**Records to process:**
Segment Open

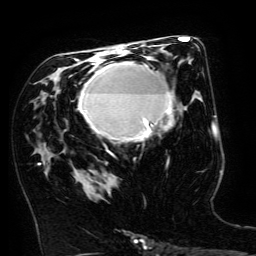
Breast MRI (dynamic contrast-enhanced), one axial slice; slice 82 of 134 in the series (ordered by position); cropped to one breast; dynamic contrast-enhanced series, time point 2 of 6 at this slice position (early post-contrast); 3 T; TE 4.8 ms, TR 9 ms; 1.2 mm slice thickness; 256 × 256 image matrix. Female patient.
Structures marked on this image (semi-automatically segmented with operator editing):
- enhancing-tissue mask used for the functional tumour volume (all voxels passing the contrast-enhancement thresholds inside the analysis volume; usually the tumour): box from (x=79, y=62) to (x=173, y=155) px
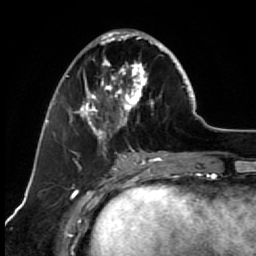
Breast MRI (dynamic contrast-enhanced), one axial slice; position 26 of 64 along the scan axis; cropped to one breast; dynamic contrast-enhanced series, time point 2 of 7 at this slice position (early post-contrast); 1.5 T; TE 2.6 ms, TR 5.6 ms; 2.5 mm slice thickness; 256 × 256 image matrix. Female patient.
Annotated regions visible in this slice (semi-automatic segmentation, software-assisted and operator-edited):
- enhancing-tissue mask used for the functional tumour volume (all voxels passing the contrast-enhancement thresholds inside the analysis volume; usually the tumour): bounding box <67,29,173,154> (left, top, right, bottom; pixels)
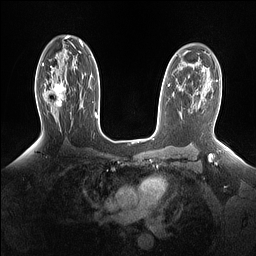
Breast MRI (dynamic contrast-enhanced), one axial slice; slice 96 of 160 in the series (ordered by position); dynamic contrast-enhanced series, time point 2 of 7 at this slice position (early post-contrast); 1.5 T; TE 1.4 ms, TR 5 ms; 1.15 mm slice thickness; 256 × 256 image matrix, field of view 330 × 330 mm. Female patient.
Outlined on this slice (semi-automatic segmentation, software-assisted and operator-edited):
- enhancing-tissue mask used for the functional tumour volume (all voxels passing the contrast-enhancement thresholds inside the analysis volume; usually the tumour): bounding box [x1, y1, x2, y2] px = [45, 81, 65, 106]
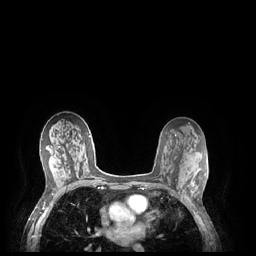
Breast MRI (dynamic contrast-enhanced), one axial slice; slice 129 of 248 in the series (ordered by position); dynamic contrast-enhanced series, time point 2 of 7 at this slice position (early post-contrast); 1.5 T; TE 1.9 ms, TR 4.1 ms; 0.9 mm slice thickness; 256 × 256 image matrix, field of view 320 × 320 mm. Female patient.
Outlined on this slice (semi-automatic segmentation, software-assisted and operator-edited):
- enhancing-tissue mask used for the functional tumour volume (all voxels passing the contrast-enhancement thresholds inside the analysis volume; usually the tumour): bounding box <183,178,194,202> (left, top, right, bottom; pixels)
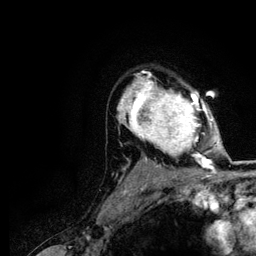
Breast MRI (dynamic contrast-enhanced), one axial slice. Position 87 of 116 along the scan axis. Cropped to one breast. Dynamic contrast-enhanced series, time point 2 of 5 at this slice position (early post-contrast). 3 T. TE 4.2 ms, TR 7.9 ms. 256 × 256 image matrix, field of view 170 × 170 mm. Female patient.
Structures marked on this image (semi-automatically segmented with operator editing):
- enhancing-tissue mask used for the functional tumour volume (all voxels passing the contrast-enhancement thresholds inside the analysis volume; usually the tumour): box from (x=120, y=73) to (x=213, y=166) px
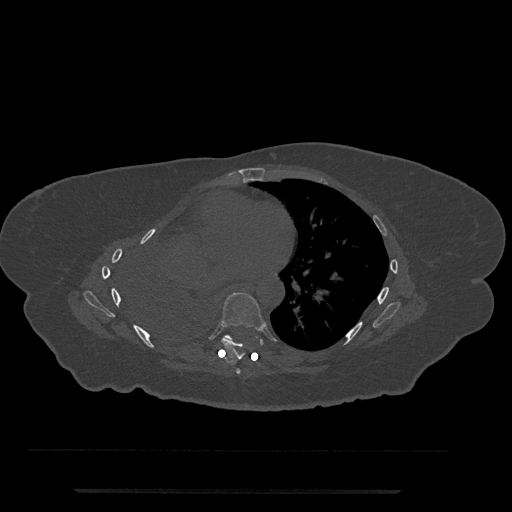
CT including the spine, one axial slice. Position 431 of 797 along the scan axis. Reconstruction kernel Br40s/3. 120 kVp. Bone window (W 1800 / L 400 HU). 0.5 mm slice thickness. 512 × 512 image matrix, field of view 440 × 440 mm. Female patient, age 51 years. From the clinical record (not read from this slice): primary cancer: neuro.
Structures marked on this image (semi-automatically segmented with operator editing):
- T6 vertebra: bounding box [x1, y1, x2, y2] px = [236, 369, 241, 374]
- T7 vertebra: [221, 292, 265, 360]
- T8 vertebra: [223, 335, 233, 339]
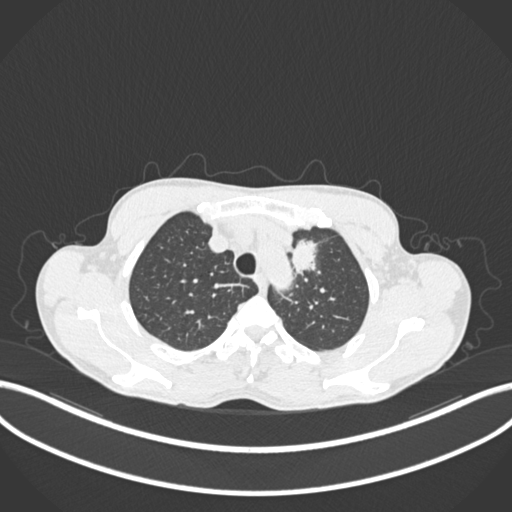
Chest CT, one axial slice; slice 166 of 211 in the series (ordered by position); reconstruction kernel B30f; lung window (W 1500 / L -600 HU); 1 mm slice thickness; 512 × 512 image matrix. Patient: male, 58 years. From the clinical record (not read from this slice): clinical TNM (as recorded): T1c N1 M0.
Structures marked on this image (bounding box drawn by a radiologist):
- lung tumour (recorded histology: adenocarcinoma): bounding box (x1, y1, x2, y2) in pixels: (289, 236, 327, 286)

Segment Closed

**Task objective:**
Starting at the line that contains "Structures marked on this image (bounding", copy each line through the last line of the listing, and copy nothing else.

**Response area:**
Structures marked on this image (bounding box drawn by a radiologist):
- lung tumour (recorded histology: adenocarcinoma): bounding box (x1, y1, x2, y2) in pixels: (289, 236, 327, 286)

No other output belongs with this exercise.